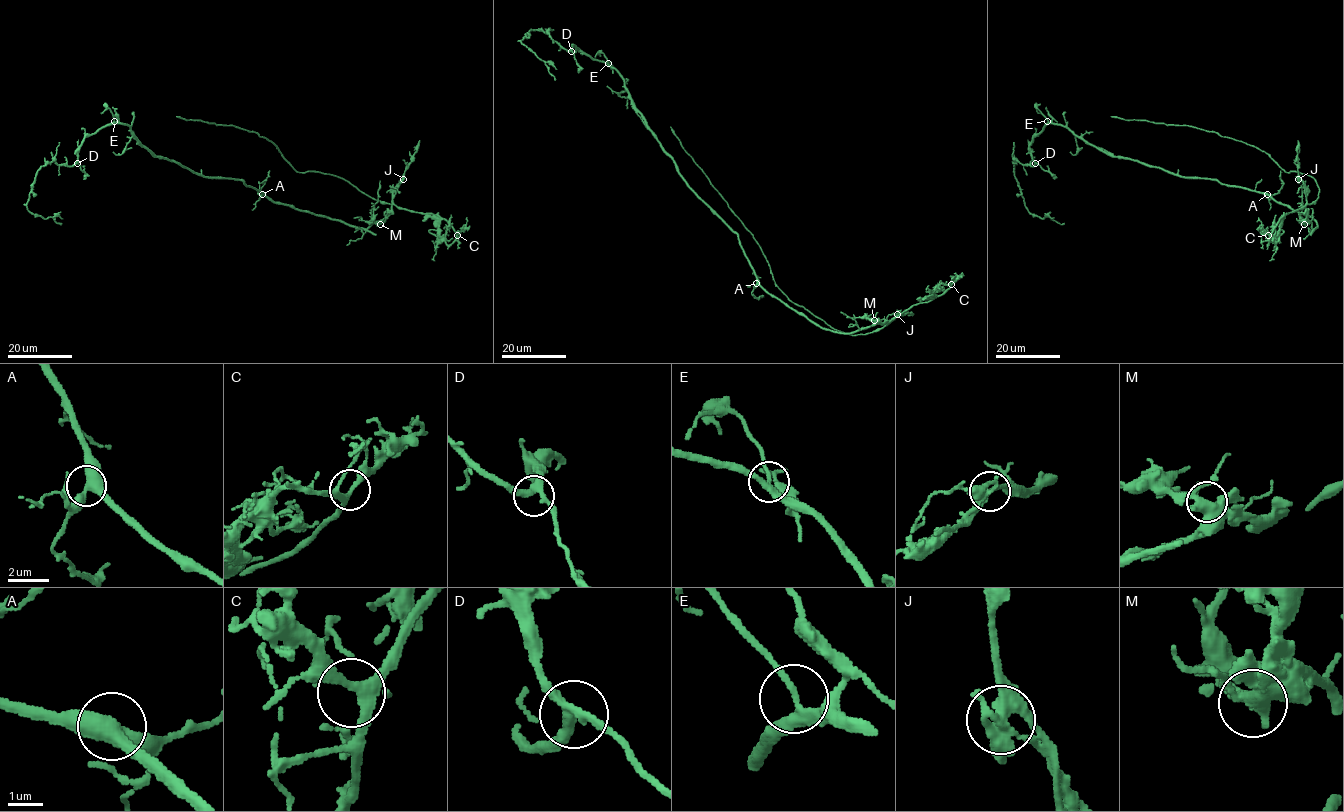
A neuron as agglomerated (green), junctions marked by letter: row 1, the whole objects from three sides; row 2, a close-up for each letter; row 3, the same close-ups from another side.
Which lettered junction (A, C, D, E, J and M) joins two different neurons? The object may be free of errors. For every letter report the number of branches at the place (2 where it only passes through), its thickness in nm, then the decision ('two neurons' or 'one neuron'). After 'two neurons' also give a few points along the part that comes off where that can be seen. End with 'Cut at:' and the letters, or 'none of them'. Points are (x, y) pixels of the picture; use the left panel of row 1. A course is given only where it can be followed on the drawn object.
A: 3 | 400 nm | one neuron
C: 3 | 240 nm | one neuron
D: 3 | 280 nm | one neuron
E: 3 | 240 nm | one neuron
J: 3 | 400 nm | two neurons | (403, 179), (392, 203), (383, 203), (337, 176), (297, 172), (271, 141), (256, 132), (176, 116)
M: 3 | 400 nm | one neuron
Cut at: J

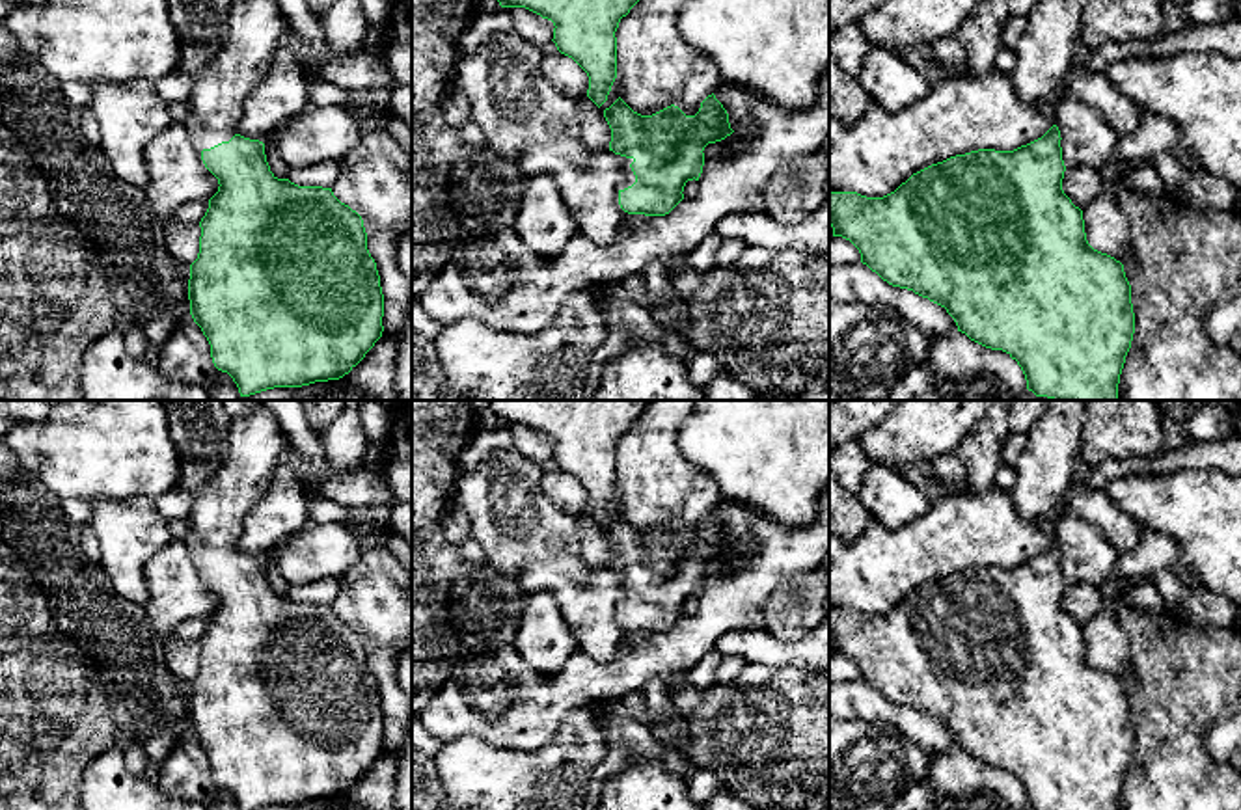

### How to complete this task
Only the pictures stay out; the rest of the entries above must be written out exactly.

### Solution to this exercise
A neuron as agglomerated (green), junctions marked by letter: row 1, the whole objects from three sides; row 2, a close-up for each letter; row 3, the same close-ups from another side.
Which lettered junction (A, C, D, E, J and M) joins two different neurons? The object may be free of errors. For every letter report the number of branches at the place (2 where it only passes through), its thickness in nm, then the decision ('two neurons' or 'one neuron'). After 'two neurons' also give a few points along the part that comes off where that can be seen. End with 'Cut at:' and the letters, or 'none of them'. Points are (x, y) pixels of the picture; use the left panel of row 1. A course is given only where it can be followed on the drawn object.
A: 3 | 400 nm | one neuron
C: 3 | 240 nm | one neuron
D: 3 | 280 nm | one neuron
E: 3 | 240 nm | one neuron
J: 3 | 400 nm | two neurons | (403, 179), (392, 203), (383, 203), (337, 176), (297, 172), (271, 141), (256, 132), (176, 116)
M: 3 | 400 nm | one neuron
Cut at: J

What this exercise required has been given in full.